В 1975 году, которым помечена “Колыбельная”, меня еще не было в Америке, а Бродский в ней жил уже три года. Потом он называл их самыми трудными. В Америке его поэзия осталась без своих, всё понимающих читателей, а другие не могли оценить ее виртуозные па.
   – “Как Овидий у даков”, – усмехнулся Бродский, вспомнив своего любимого римского поэта, и обрадовался, когда мне повезло вставить в разговор подходящую цитату, ту, в которой сосланный Назон говорит: слагать стихи, никому не читая, – то же, что миму плясать мерную пляску во тьме.
   Это – мизансцена “Колыбельной”: ночная пляска мысли без зрителей. Оставшись наедине с родным языком, поэт ведет разговор о Ничто и времени.

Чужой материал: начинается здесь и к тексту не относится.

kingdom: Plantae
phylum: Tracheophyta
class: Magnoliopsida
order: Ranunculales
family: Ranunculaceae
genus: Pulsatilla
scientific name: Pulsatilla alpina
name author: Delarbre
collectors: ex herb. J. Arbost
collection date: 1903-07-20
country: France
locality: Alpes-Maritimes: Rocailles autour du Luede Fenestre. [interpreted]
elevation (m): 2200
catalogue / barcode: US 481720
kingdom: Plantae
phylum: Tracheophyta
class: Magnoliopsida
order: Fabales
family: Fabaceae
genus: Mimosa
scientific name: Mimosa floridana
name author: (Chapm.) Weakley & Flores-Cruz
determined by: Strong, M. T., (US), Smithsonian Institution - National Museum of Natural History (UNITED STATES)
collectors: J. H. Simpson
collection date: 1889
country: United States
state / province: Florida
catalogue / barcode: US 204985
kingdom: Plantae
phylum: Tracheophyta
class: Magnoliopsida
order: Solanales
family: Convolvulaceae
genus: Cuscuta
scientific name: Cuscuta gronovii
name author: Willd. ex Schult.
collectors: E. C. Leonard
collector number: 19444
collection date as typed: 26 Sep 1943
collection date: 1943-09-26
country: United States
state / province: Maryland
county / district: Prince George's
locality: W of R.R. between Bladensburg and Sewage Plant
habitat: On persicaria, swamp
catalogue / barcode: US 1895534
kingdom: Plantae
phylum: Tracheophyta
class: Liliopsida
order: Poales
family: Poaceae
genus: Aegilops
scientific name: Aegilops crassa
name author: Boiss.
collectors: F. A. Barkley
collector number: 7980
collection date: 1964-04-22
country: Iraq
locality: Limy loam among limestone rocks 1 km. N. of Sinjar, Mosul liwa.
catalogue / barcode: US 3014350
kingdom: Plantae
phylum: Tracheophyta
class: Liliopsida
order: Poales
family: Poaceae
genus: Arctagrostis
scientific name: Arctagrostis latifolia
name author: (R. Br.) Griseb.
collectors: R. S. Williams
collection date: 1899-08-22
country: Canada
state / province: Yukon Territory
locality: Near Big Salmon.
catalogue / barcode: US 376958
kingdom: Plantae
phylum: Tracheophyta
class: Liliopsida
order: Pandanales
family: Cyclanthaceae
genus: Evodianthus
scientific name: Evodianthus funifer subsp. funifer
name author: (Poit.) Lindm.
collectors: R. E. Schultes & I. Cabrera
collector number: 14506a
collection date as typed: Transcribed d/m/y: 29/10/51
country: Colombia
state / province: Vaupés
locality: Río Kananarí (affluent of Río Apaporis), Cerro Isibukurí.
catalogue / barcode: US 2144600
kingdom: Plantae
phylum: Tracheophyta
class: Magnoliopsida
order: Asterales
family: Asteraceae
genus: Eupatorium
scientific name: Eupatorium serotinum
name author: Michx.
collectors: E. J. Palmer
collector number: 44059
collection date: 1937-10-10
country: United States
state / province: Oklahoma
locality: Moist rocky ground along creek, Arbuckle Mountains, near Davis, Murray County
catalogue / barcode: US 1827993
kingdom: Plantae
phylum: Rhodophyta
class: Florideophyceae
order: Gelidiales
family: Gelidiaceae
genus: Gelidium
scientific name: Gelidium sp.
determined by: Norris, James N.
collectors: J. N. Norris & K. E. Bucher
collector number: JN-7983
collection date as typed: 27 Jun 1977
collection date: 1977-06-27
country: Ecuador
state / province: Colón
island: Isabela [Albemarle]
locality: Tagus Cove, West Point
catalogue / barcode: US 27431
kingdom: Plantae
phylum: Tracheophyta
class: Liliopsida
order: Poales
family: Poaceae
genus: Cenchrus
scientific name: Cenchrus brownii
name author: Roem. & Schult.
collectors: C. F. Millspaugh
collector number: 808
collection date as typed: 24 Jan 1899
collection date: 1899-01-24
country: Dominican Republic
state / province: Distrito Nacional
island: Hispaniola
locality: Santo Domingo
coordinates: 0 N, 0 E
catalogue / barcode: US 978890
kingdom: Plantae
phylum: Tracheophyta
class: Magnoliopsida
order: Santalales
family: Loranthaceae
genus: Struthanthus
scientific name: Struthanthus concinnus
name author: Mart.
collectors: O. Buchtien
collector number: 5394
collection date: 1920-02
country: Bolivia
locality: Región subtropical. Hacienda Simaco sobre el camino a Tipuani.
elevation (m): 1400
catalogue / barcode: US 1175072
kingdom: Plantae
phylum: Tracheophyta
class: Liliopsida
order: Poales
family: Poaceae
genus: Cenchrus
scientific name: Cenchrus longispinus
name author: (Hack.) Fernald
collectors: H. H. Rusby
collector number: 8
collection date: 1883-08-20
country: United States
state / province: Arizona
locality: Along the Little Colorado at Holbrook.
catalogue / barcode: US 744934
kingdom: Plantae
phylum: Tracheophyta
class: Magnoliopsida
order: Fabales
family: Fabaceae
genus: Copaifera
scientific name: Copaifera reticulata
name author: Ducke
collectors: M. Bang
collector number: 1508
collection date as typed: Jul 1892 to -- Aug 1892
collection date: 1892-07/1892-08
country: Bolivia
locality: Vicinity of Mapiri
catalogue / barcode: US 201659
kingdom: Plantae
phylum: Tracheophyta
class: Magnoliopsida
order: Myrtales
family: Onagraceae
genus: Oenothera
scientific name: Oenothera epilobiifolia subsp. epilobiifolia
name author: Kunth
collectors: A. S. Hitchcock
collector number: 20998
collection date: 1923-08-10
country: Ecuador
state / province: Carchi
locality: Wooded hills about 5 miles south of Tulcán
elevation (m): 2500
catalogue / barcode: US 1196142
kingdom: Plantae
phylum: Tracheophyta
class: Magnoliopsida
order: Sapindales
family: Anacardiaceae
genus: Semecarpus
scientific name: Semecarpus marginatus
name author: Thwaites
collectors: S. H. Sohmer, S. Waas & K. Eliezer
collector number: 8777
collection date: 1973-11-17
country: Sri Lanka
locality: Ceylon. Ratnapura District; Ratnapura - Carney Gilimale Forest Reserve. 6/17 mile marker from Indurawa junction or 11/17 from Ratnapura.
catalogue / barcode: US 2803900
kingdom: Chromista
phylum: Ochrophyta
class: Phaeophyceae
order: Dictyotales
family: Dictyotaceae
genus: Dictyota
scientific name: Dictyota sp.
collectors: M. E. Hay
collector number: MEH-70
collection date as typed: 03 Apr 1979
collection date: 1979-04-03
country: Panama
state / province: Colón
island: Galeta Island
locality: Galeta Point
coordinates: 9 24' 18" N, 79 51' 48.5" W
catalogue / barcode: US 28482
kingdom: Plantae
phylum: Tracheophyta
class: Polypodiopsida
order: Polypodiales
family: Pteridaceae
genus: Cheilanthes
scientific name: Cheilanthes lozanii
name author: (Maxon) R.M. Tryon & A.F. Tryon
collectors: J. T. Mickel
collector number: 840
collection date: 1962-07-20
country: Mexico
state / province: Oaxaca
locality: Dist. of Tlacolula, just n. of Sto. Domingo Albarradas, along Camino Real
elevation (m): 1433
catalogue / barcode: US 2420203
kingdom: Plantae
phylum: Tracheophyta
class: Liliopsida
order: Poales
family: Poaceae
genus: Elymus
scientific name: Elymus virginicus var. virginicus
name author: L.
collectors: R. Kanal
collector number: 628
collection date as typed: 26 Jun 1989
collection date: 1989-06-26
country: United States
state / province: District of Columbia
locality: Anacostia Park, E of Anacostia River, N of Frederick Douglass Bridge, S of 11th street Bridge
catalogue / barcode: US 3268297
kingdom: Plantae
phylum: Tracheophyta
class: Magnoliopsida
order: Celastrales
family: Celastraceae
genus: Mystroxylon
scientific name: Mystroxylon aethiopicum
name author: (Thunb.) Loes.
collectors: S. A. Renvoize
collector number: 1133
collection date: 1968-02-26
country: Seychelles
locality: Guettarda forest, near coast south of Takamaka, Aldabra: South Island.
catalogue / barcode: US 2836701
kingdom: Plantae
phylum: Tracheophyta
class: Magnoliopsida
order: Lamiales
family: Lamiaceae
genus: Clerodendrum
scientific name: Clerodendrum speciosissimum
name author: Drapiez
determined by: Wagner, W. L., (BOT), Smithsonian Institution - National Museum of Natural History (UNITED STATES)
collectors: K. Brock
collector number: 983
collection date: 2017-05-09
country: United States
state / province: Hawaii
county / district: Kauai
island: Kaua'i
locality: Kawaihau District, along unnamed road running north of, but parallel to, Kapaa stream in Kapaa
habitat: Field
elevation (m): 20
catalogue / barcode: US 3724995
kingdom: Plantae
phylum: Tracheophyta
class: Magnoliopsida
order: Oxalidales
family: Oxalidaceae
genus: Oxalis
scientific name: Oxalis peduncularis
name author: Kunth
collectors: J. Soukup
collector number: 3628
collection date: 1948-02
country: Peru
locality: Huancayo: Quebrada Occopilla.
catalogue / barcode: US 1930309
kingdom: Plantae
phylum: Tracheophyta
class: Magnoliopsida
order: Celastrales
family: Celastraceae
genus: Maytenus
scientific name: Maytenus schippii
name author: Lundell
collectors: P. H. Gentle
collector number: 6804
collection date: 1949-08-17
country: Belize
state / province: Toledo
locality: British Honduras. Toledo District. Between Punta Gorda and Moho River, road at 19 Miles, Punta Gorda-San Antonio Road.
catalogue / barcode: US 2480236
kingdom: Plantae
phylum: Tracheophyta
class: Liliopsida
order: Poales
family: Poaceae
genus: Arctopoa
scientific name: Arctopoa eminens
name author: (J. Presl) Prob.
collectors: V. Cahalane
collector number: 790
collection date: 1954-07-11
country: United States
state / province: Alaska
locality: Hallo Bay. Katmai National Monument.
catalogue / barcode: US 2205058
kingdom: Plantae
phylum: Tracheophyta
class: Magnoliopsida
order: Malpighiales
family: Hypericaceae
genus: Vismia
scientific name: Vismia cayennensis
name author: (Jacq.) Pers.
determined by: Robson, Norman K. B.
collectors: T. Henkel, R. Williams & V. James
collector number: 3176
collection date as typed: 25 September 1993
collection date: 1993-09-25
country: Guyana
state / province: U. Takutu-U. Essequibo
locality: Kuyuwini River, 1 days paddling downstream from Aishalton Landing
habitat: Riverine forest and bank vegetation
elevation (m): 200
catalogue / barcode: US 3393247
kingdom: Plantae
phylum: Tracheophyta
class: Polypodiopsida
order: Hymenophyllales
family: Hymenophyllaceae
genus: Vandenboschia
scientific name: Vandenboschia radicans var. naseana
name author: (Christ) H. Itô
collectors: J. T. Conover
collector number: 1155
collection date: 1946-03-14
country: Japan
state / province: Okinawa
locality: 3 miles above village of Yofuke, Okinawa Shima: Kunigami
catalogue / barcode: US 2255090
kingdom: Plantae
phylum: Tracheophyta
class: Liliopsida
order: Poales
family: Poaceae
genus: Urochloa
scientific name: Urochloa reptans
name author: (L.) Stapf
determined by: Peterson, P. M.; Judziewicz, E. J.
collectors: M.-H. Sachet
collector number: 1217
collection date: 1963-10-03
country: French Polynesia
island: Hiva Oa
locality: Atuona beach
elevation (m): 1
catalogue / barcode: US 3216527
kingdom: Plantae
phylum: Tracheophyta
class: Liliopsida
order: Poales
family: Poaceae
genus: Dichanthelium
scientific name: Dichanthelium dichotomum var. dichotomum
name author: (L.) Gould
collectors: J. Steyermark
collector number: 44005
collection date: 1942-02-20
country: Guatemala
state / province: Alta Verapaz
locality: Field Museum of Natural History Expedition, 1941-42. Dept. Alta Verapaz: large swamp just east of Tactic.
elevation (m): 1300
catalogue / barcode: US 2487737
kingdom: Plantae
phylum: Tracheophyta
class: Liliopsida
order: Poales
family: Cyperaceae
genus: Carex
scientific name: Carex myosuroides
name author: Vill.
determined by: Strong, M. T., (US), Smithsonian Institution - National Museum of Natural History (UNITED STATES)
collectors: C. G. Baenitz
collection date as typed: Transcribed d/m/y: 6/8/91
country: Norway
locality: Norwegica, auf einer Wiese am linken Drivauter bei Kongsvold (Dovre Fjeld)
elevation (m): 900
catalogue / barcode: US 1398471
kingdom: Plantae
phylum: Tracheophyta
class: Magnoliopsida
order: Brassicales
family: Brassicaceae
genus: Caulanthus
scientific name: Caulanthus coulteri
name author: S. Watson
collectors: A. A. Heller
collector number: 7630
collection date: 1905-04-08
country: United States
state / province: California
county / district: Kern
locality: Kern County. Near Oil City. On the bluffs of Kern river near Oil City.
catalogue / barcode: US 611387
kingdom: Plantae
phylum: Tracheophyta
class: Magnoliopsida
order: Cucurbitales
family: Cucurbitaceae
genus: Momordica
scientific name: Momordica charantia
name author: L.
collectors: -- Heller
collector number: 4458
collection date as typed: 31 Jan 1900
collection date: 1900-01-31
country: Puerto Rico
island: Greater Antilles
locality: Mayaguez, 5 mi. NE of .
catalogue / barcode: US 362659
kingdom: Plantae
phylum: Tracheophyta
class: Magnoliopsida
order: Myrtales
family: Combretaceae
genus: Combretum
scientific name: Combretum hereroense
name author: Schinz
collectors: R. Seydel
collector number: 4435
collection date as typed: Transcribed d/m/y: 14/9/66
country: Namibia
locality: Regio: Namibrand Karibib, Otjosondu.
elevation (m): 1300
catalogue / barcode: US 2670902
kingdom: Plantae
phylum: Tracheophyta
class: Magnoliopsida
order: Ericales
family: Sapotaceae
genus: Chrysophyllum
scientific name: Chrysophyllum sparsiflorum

Не рассчитывая на ответ, сопротивляясь отчаянию, он озвучивает немой мир, лишь в речи находя терапию и миссию.
 
Пара раковин внемлет улиткам его глагола:
то есть слышит свой собственный голос. Это
развивает связки, но гасит взгляд.
Ибо в чистом времени нет преград,
порождающих эхо.
 
   Кэйп-Код – декорация кризиса. Земную жизнь пройдя до половины, поэт оказался ни там, ни здесь. Новый Свет, как эволюция – его знакомую треску, вынуждает автора выйти на берег и встать на ноги. Такое изменение подразумевает метаморфозу: заснул одним, проснулся другим.
   Бродский написал “Колыбельную” в тридцать пять лет. Хороший возраст. Как у Данте. Но половины не вышло: семьдесят Бродскому исполнилось только после смерти.

7. Блудень. Трудные книги

   Не всякая трудная книга заслуживает того, чтобы над ней убиваться. Я это понял на четвертом месяце. Первые три ушли на то, чтобы прочесть одиннадцать страниц “Поминок по Финегану”. У меня было пять комментариев, русский перевод и линейка с прорезью, чтобы строчки не путались. И все – без толку. В отчаянии я обратился за помощью к экспертам. Каждый вторник они собирались в задней комнате отеля на 42-й стрит и разбирали шедевр Джойса – уже тринадцать лет. Я пришел к ним на 126-й странице. Профессора постарше и не рассчитывали дожить до финала. Процедура толкования состояла в том, что собравшиеся читали вслух по десять строчек (абзацев в тексте нет) и пытались рассказать друг другу, что они поняли. Меня приняли за акцент – русских у них еще не было.
   – Поскольку, – объяснили мне, – никто не знает, на каком языке написана книга, каждое лыко в строку.
   Хуже меня читала только девушка из Корка. Среди знатоков бытует легенда, что, если Джойса читать вслух с безнадежным ирландским произношением, всё будет как на ладони. Когда выяснилось, что и это неправда, пришла моя очередь. Читая гласные наугад, а согласные – как получится, я промямлил свой урок. Неожиданно сквозь семантический туман проступило полупонятное слово: mandaboutwoman.
   – Я поняла, что женщина, – уныло сказала девушка из Корка, – я не поняла – какая.
   Зардевшись, я сказал – какая, но отложил книгу, решив, что сделал для нее всё, что мог.
   Это еще не значит, что всем трудным книгам туда и дорога. Трудные книги надо читать, когда они того стоят, потому что не могли быть написаны иначе.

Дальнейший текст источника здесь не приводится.